Фелипе Мохарра сам не очень-то понимает. Ветер сбивает с толку: солевар опасается, что просчитался с каналами, оставшимися позади, прошел слишком далеко вперед и сейчас выведет товарищей прямо на французские траншеи. И потому распрямляется, разводит в стороны черные ветки, вглядывается в темноту сощуренными глазами — ветер так и норовит запорошить их. И вот наконец в нескольких шагах отсюда наметанным взглядом браконьера, привыкшего охотиться по ночам, замечает нечто похожее на грудную клетку огромного человеческого скелета — это полусгнивший, наполовину затянутый илом остов корабля.

— Вот оно, место это, — шепчет в ответ Мохарра.

— А французов-то впереди нет?

— Ближе, чем на мельнице, нет. Здесь сумеем пройти.

Пригибаясь, съезжает по короткому откосу на берег. Следом за ним — и остальные. Ступив в тину, Мохарра останавливается, проверяет, хорошо ли прилажена короткая сабля, подвешенная за спиной, меж лопаток, и не помешает ли плыть закрытая и заткнутая за пояс наваха в полторы пяди длиной. Потом медленно погружается в черную воду — такую студеную, что дыханье перехватывает. Когда из-под ног уходит дно, плывет, держа голову над поверхностью, на тот берег. Расстояние невелико, однако сильный ветер, рябящий воду, и течение, как Мохарра только что заметил, сносят в сторону. Позади слышно, как фыркает и барахтается Карденас — он из четверых плавает хуже всех, не в пример Панисо с сыном, которые — вот уж точно — как рыбы в воде. Потому свояк и принял меры: привязал к поясу две пустотелые тыквы, которые помогают держаться на плаву. В других обстоятельствах Мохарре следовало бы шикнуть на него, чтобы не плюхал так шумно по воде, не выдал их всех французам. Но сегодня, к счастью, можно не опасаться — левантинец глушит все звуки.
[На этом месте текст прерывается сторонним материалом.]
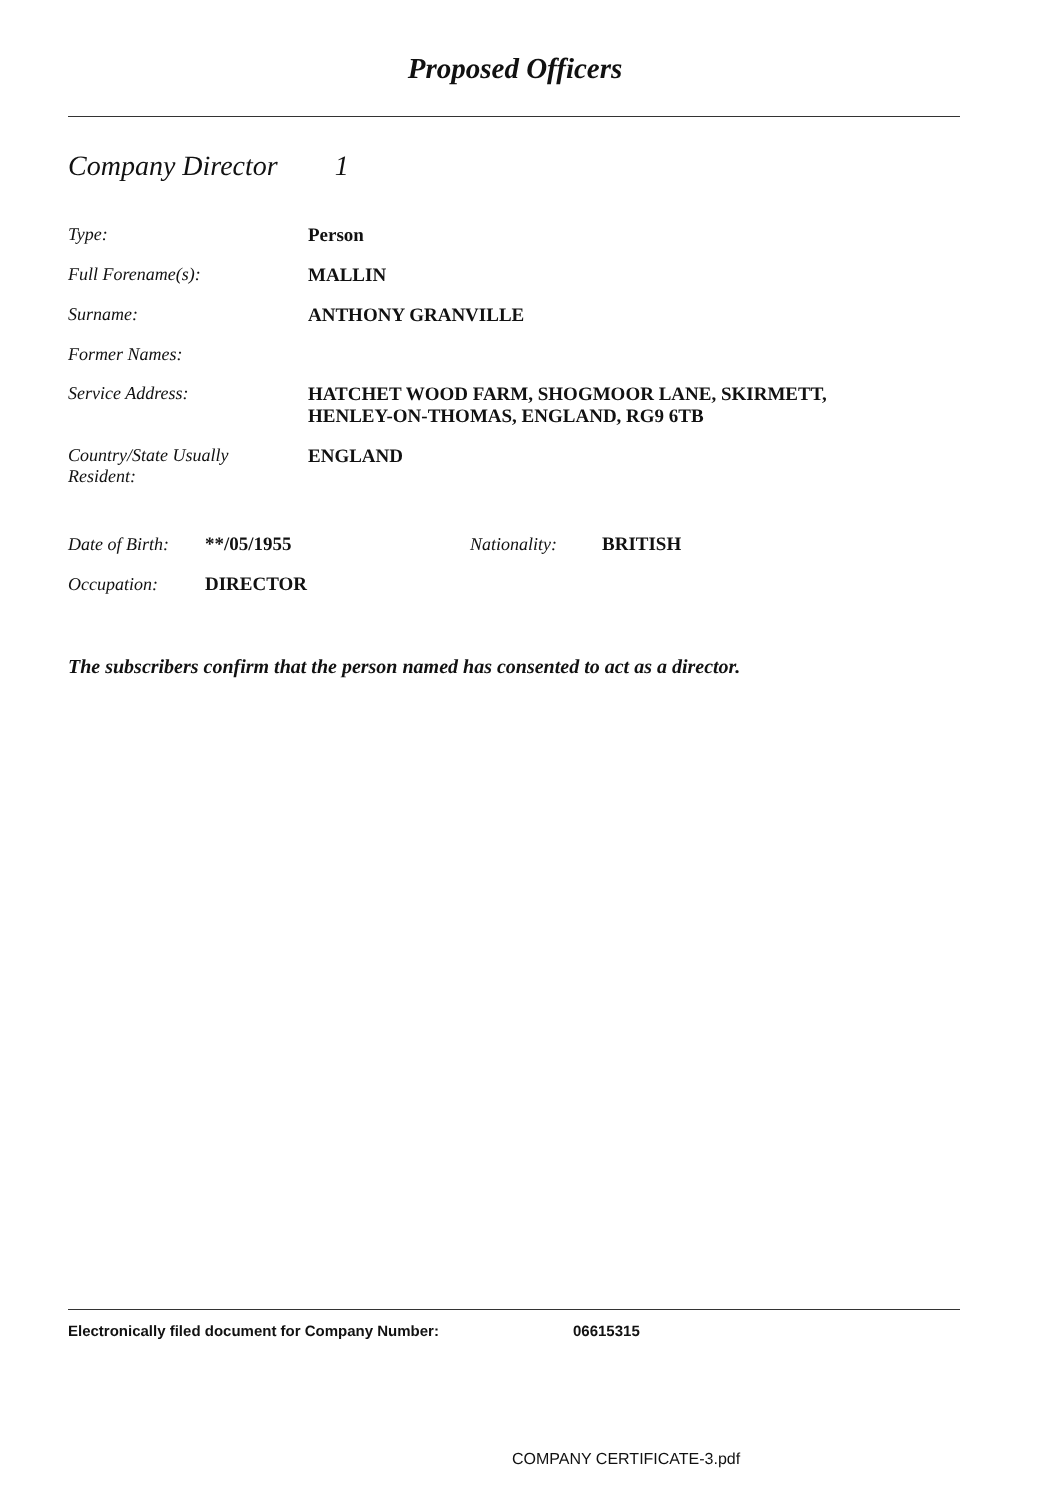Proposed Officers
Company Director 1
Type: Person
Full Forename(s): MALLIN
Surname: ANTHONY GRANVILLE
Former Names:
Service Address: HATCHET WOOD FARM, SHOGMOOR LANE, SKIRMETT,
HENLEY-ON-THOMAS, ENGLAND, RG9 6TB
Country/State Usually
Resident:
ENGLAND
Date of Birth:
**/05/1955 Nationality: BRITISH
Occupation: DIRECTOR
The subscribers confirm that the person named has consented to act as a director.
Electronically filed document for Company Number: 06615315
COMPANY CERTIFICATE-3.pdf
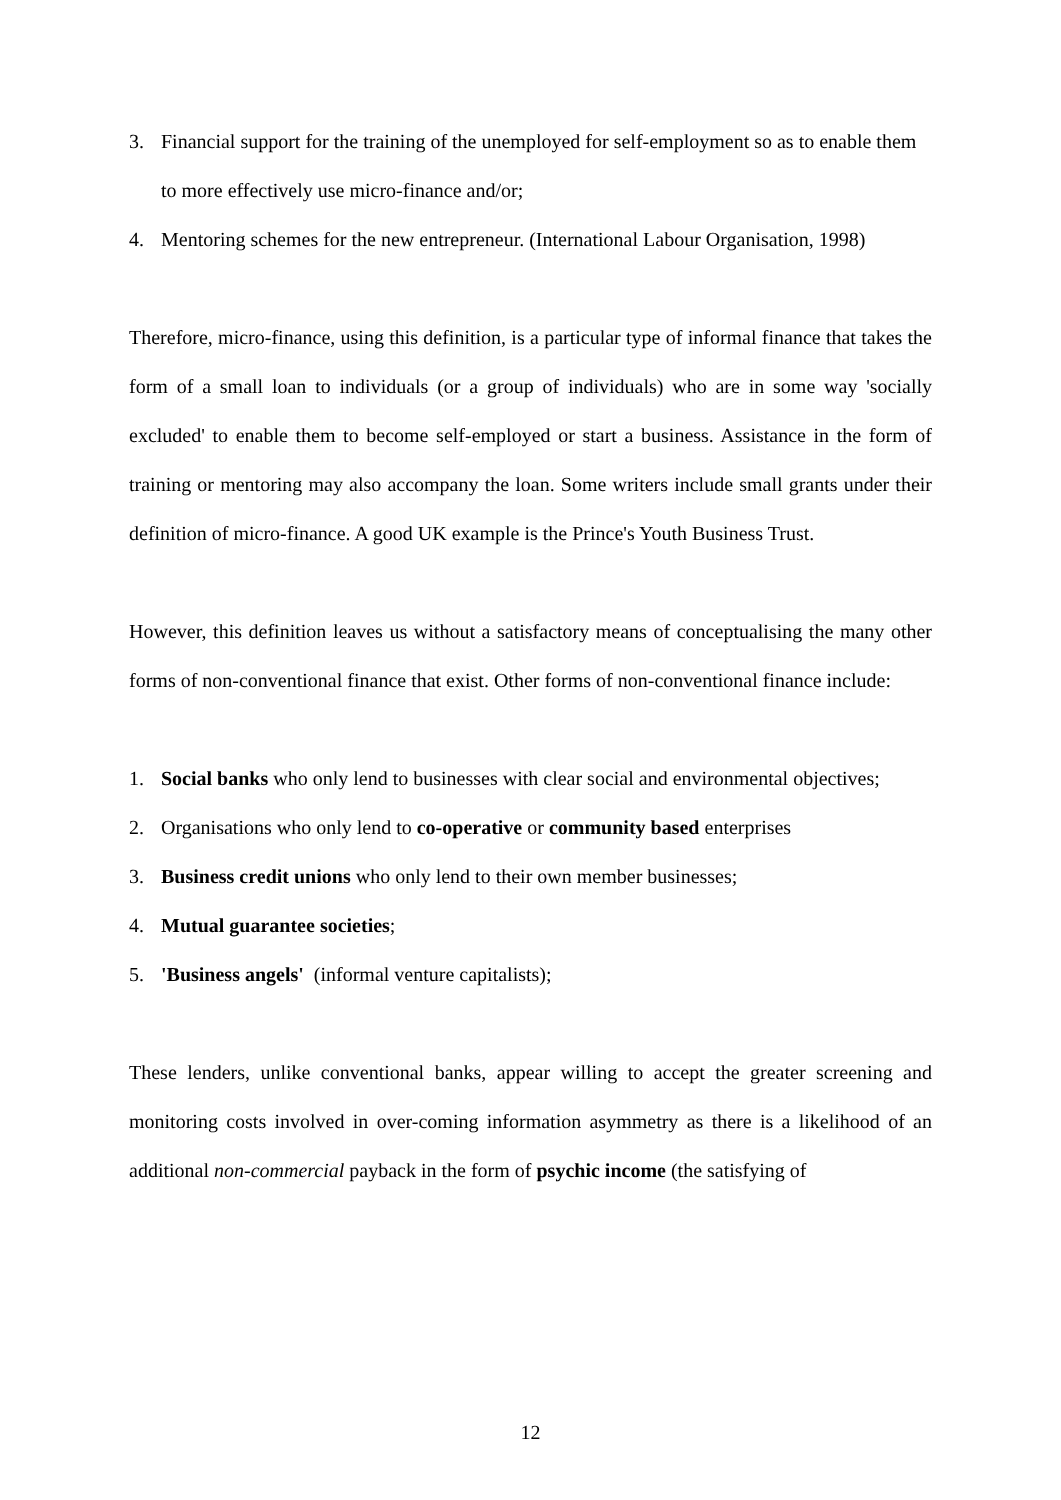3. Financial support for the training of the unemployed for self-employment so as to enable them to more effectively use micro-finance and/or;
4. Mentoring schemes for the new entrepreneur. (International Labour Organisation, 1998)
Therefore, micro-finance, using this definition, is a particular type of informal finance that takes the form of a small loan to individuals (or a group of individuals) who are in some way 'socially excluded' to enable them to become self-employed or start a business. Assistance in the form of training or mentoring may also accompany the loan. Some writers include small grants under their definition of micro-finance. A good UK example is the Prince's Youth Business Trust.
However, this definition leaves us without a satisfactory means of conceptualising the many other forms of non-conventional finance that exist. Other forms of non-conventional finance include:
1. Social banks who only lend to businesses with clear social and environmental objectives;
2. Organisations who only lend to co-operative or community based enterprises
3. Business credit unions who only lend to their own member businesses;
4. Mutual guarantee societies;
5. 'Business angels' (informal venture capitalists);
These lenders, unlike conventional banks, appear willing to accept the greater screening and monitoring costs involved in over-coming information asymmetry as there is a likelihood of an additional non-commercial payback in the form of psychic income (the satisfying of
12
Фелипе Мохарра и его товарищи удачно выбрали день. Когда восточный ветер задувает с такой силой, как сегодня, ничего не разглядеть в десяти шагах. Солевару вспоминается, как уже довольно давно, в ту пору, как ходили с капитаном Вируэсом на разведку, стал он свидетелем спора между ним и одним английским офицером. Тот говорил, что батарею на Сан-Педро надо укрывать от неприятельского огня по старинке — фашинами да турами. Вируэс же доказывал, что куда лучше использовать агавы, которыми в Андалусии огораживают сады-огороды. Лососьнастоял на своем, огневую позицию укрепили фашинами, но и пяти дней не прошло, как левантинец засыпал ров песком. Британец убедился в правоте Вируэса — «Дьявол лучше знает солевара, чем солевар — дьявола», — сказал тогда капитан, подмигнув Мохарре, — и теперь весь внешний периметр Сан-Педро похож не на артиллерийский редут, а на сад.

Фелипе вылезает из воды, дрожа от холода, весь как есть с ног до головы облепленный илом. Когда рядом собираются остальные, вдалеке, над вершинами и темными сосняками Чикланы, уже заметно слабое голубоватое свечение. Городок, укрепленный французами, стоит на берегу канала, на расстоянии чуть больше полулиги.

— Гуськом, — шепчет Мохарра. — И — нишкни.

И первым на четвереньках одолевает невысокий взгорбок, тотчас попадая в холодную воду заброшенного бочага. Отползя немного и убедившись, что в свете зари их не видать, четверо поднимаются и бредут в рост, по пояс в воде. Ноги вязнут в илистом дне, и время от времени, отзываясь на задавленную брань, на нежданный плеск, приходится Помогать друг другу выбираться из липкой ловушки. Ветер, опять же по счастью, дует в лицо, относит все звуки подальше от чужих ушей. Течение усиливается: ветер гонит воду в сторону бухты, обнажая дно озерца, где соль не добывают уже давно — с тех пор, как война началась. Мохарра соображает, что идут они с запозданием. Сквозь вихри песка и пыли, по-прежнему взметаемых ветром, видно, как над чикланскими соснами расширяется и постепенно меняет цвет с темно-синего на охристый узкая полоска зари. Однако они уже у цели.

— Вон там… — еле слышно говорит Курро Панисо. — В устье малого канала, возле бревенчатого мола.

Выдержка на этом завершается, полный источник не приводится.